:: To do ::
Copy out every one of the records below word for word, keeping their order and line breaks.

:: Data records ::
━━━━━━━━━━

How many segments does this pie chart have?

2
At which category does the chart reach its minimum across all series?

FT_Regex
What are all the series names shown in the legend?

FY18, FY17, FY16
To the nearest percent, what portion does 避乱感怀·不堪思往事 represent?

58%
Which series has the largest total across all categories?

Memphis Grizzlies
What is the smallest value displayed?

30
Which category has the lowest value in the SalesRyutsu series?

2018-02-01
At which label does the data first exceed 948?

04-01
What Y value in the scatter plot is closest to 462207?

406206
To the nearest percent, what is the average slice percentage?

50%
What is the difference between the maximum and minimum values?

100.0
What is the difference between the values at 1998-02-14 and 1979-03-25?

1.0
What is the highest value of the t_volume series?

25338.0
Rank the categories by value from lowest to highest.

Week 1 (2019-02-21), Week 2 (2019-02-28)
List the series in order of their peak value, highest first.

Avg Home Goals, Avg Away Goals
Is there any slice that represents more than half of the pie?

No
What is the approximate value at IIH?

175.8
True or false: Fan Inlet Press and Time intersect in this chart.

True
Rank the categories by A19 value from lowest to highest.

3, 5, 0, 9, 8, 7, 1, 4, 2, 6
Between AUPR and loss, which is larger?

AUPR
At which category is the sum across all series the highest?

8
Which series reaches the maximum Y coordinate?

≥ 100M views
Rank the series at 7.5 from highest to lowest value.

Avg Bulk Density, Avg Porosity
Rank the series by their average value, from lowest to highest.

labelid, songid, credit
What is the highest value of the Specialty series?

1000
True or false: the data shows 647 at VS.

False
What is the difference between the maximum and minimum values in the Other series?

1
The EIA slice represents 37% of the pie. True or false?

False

━━━━━━━━━━

:: Output for this exercise ::
How many segments does this pie chart have?

2
At which category does the chart reach its minimum across all series?

FT_Regex
What are all the series names shown in the legend?

FY18, FY17, FY16
To the nearest percent, what portion does 避乱感怀·不堪思往事 represent?

58%
Which series has the largest total across all categories?

Memphis Grizzlies
What is the smallest value displayed?

30
Which category has the lowest value in the SalesRyutsu series?

2018-02-01
At which label does the data first exceed 948?

04-01
What Y value in the scatter plot is closest to 462207?

406206
To the nearest percent, what is the average slice percentage?

50%
What is the difference between the maximum and minimum values?

100.0
What is the difference between the values at 1998-02-14 and 1979-03-25?

1.0
What is the highest value of the t_volume series?

25338.0
Rank the categories by value from lowest to highest.

Week 1 (2019-02-21), Week 2 (2019-02-28)
List the series in order of their peak value, highest first.

Avg Home Goals, Avg Away Goals
Is there any slice that represents more than half of the pie?

No
What is the approximate value at IIH?

175.8
True or false: Fan Inlet Press and Time intersect in this chart.

True
Rank the categories by A19 value from lowest to highest.

3, 5, 0, 9, 8, 7, 1, 4, 2, 6
Between AUPR and loss, which is larger?

AUPR
At which category is the sum across all series the highest?

8
Which series reaches the maximum Y coordinate?

≥ 100M views
Rank the series at 7.5 from highest to lowest value.

Avg Bulk Density, Avg Porosity
Rank the series by their average value, from lowest to highest.

labelid, songid, credit
What is the highest value of the Specialty series?

1000
True or false: the data shows 647 at VS.

False
What is the difference between the maximum and minimum values in the Other series?

1
The EIA slice represents 37% of the pie. True or false?

False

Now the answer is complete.